- Work task
Retype the data exactly, leaving nothing out.

- Recorded information
--- START ---
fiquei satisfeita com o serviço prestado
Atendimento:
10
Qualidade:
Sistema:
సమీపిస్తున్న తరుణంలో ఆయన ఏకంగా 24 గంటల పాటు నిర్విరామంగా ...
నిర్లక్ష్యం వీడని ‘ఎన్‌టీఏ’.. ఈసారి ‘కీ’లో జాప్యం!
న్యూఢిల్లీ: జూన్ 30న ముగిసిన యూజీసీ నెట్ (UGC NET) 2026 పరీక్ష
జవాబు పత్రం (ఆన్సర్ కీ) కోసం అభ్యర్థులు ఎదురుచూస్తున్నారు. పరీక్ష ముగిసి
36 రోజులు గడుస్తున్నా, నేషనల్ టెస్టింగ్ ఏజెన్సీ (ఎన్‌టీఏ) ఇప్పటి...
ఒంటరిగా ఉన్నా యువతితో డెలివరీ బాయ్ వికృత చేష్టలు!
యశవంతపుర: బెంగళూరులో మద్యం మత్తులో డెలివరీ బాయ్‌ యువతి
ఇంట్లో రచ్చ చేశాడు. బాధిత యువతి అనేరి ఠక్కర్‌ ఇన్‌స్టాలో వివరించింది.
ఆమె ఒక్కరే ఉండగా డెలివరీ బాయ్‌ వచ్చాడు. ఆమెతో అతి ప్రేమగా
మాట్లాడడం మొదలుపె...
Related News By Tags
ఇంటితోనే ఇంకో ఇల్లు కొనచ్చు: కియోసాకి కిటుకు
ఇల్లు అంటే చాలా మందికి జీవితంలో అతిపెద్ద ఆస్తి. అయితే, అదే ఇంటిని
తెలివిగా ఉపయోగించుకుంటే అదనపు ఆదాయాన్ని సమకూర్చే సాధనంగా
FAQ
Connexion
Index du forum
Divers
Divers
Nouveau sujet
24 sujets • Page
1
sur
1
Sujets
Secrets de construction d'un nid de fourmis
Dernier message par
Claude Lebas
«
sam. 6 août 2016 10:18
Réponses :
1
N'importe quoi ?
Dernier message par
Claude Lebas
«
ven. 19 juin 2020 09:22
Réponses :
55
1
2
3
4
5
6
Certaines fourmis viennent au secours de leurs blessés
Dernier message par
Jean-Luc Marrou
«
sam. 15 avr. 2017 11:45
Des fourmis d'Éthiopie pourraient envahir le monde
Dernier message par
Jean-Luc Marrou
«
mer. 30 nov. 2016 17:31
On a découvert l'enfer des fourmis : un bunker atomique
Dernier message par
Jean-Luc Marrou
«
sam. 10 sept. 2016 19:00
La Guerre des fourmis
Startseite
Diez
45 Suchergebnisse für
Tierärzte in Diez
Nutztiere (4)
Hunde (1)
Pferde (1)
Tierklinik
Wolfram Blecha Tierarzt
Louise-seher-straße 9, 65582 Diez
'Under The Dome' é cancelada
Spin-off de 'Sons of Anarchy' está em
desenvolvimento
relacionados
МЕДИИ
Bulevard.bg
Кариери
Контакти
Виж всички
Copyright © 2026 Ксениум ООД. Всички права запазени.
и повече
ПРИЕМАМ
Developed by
--- END ---
- Solution to this problem
fiquei satisfeita com o serviço prestado
Atendimento:
10
Qualidade:
Sistema:
సమీపిస్తున్న తరుణంలో ఆయన ఏకంగా 24 గంటల పాటు నిర్విరామంగా ...
నిర్లక్ష్యం వీడని ‘ఎన్‌టీఏ’.. ఈసారి ‘కీ’లో జాప్యం!
న్యూఢిల్లీ: జూన్ 30న ముగిసిన యూజీసీ నెట్ (UGC NET) 2026 పరీక్ష
జవాబు పత్రం (ఆన్సర్ కీ) కోసం అభ్యర్థులు ఎదురుచూస్తున్నారు. పరీక్ష ముగిసి
36 రోజులు గడుస్తున్నా, నేషనల్ టెస్టింగ్ ఏజెన్సీ (ఎన్‌టీఏ) ఇప్పటి...
ఒంటరిగా ఉన్నా యువతితో డెలివరీ బాయ్ వికృత చేష్టలు!
యశవంతపుర: బెంగళూరులో మద్యం మత్తులో డెలివరీ బాయ్‌ యువతి
ఇంట్లో రచ్చ చేశాడు. బాధిత యువతి అనేరి ఠక్కర్‌ ఇన్‌స్టాలో వివరించింది.
ఆమె ఒక్కరే ఉండగా డెలివరీ బాయ్‌ వచ్చాడు. ఆమెతో అతి ప్రేమగా
మాట్లాడడం మొదలుపె...
Related News By Tags
ఇంటితోనే ఇంకో ఇల్లు కొనచ్చు: కియోసాకి కిటుకు
ఇల్లు అంటే చాలా మందికి జీవితంలో అతిపెద్ద ఆస్తి. అయితే, అదే ఇంటిని
తెలివిగా ఉపయోగించుకుంటే అదనపు ఆదాయాన్ని సమకూర్చే సాధనంగా
FAQ
Connexion
Index du forum
Divers
Divers
Nouveau sujet
24 sujets • Page
1
sur
1
Sujets
Secrets de construction d'un nid de fourmis
Dernier message par
Claude Lebas
«
sam. 6 août 2016 10:18
Réponses :
1
N'importe quoi ?
Dernier message par
Claude Lebas
«
ven. 19 juin 2020 09:22
Réponses :
55
1
2
3
4
5
6
Certaines fourmis viennent au secours de leurs blessés
Dernier message par
Jean-Luc Marrou
«
sam. 15 avr. 2017 11:45
Des fourmis d'Éthiopie pourraient envahir le monde
Dernier message par
Jean-Luc Marrou
«
mer. 30 nov. 2016 17:31
On a découvert l'enfer des fourmis : un bunker atomique
Dernier message par
Jean-Luc Marrou
«
sam. 10 sept. 2016 19:00
La Guerre des fourmis
Startseite
Diez
45 Suchergebnisse für
Tierärzte in Diez
Nutztiere (4)
Hunde (1)
Pferde (1)
Tierklinik
Wolfram Blecha Tierarzt
Louise-seher-straße 9, 65582 Diez
'Under The Dome' é cancelada
Spin-off de 'Sons of Anarchy' está em
desenvolvimento
relacionados
МЕДИИ
Bulevard.bg
Кариери
Контакти
Виж всички
Copyright © 2026 Ксениум ООД. Всички права запазени.
и повече
ПРИЕМАМ
Developed by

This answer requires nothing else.